Die Berliner Verkehrssenatorin Ute Bonde (CDU) will mehr Rücksicht im Verkehr. (Archivbild) / Foto: Christoph Soeder/dpa
Die Berliner Verkehrssenatorin Ute Bonde (CDU) will mehr Rücksicht im Verkehr. (Archivbild) / Foto: Christoph Soeder/dpa

Verkehrssenatorin Ute Bonde fordert in Berlin mehr Rücksicht; E‑Scooter sollen künftig in rund 3.000 Abstellzonen stehen.

Berlins Verkehrssenatorin Ute Bonde wirbt für mehr gegenseitiges Verständnis. Sie machte dies am Beispiel der E-Scooter deutlich. «In Berlin müssen alle Verkehrsmittel für jeden verfügbar sein», sagte die CDU-Politikerin der «Berliner Zeitung» (Freitag/online). Dazu gehörten auch E-Scooter. «Leider werden diese Fahrzeuge oft rücksichtslos abgestellt zu Stolperfallen.»

In vielen Teilen Berlins dürften sie künftig nur noch in abgegrenzten Bereichen abgestellt und gemietet werden, sagte Bonde.
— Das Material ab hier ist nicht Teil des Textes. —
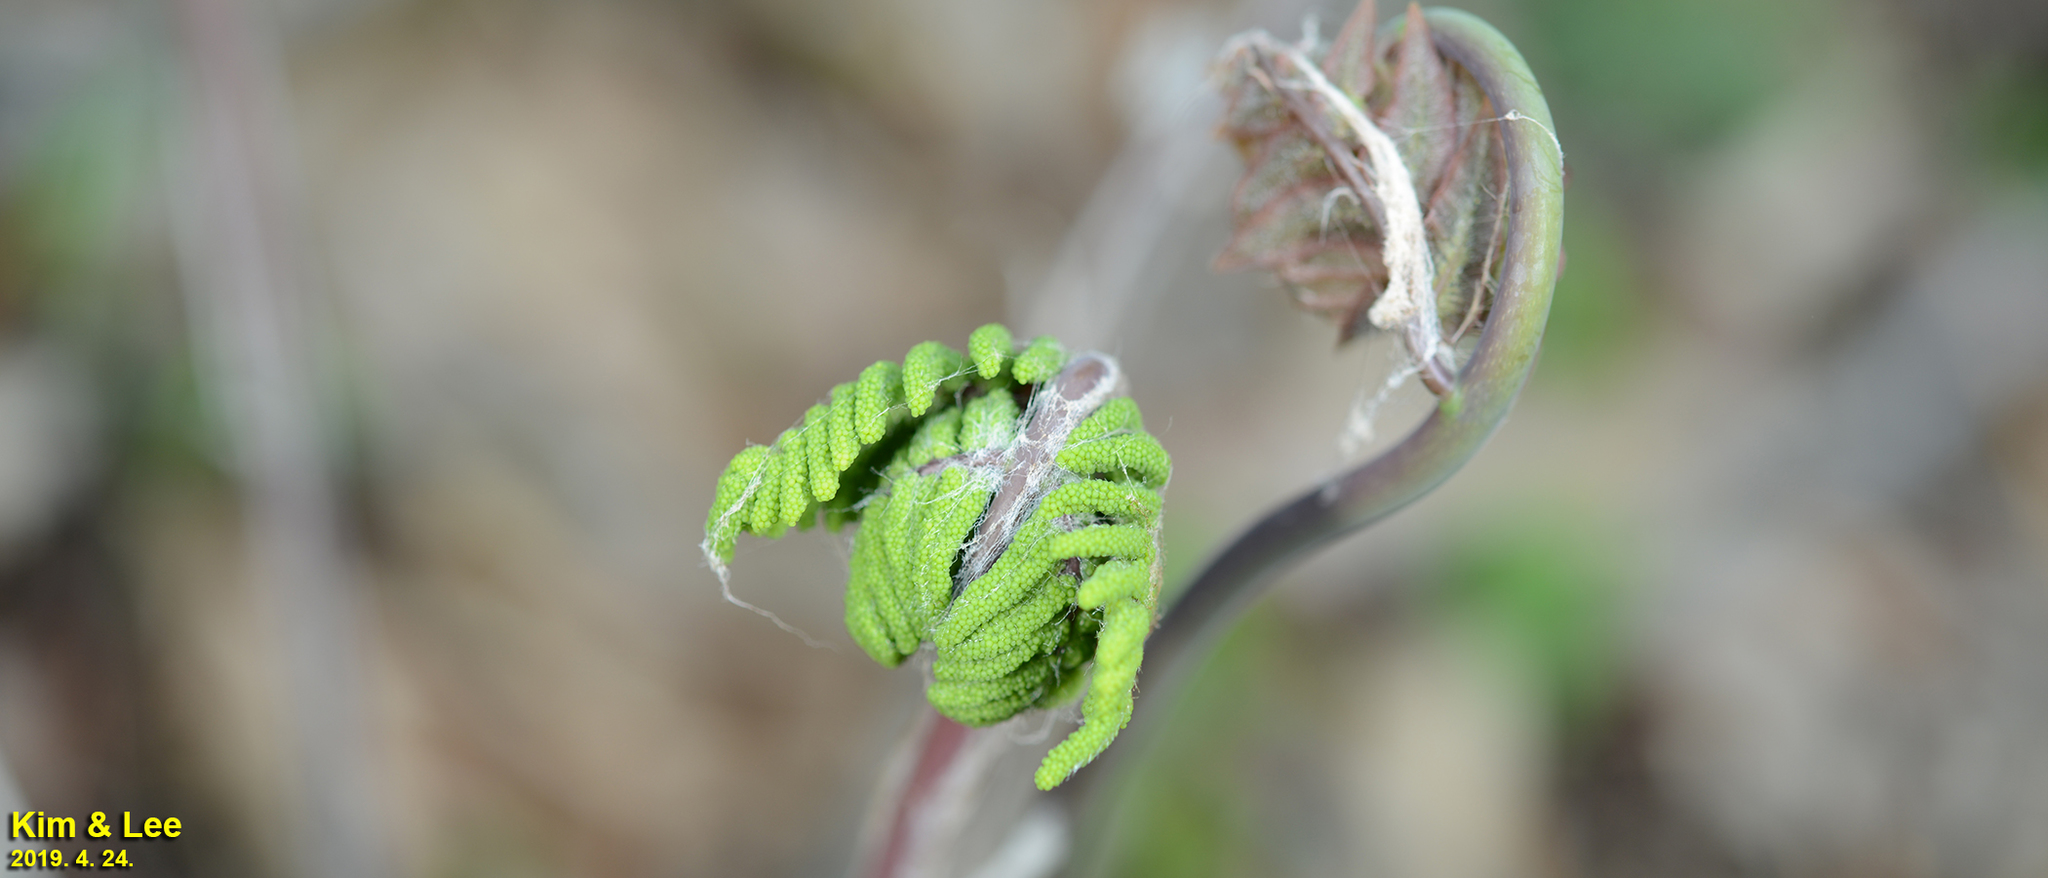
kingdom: Plantae
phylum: Tracheophyta
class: Polypodiopsida
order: Osmundales
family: Osmundaceae
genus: Osmunda
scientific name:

Die Zahl dieser Bereiche solle auf rund 3.000 in den kommenden Jahren wachsen. «Es ist an dieser Stelle richtig, Rücksichtnahme einzufordern.»

Mehrere Fahrerinnen und Fahrer von E-Scootern starben bereits in diesem Jahr bei Unfällen. Auf die Frage, ob sie wirklich glaube, dass die Berliner jemals rücksichtsvoller miteinander umgehen würden, sagte Bonde der Zeitung: «Das hoffe ich doch sehr. Es ist ein Ziel, das ich niemals aufgeben werde.»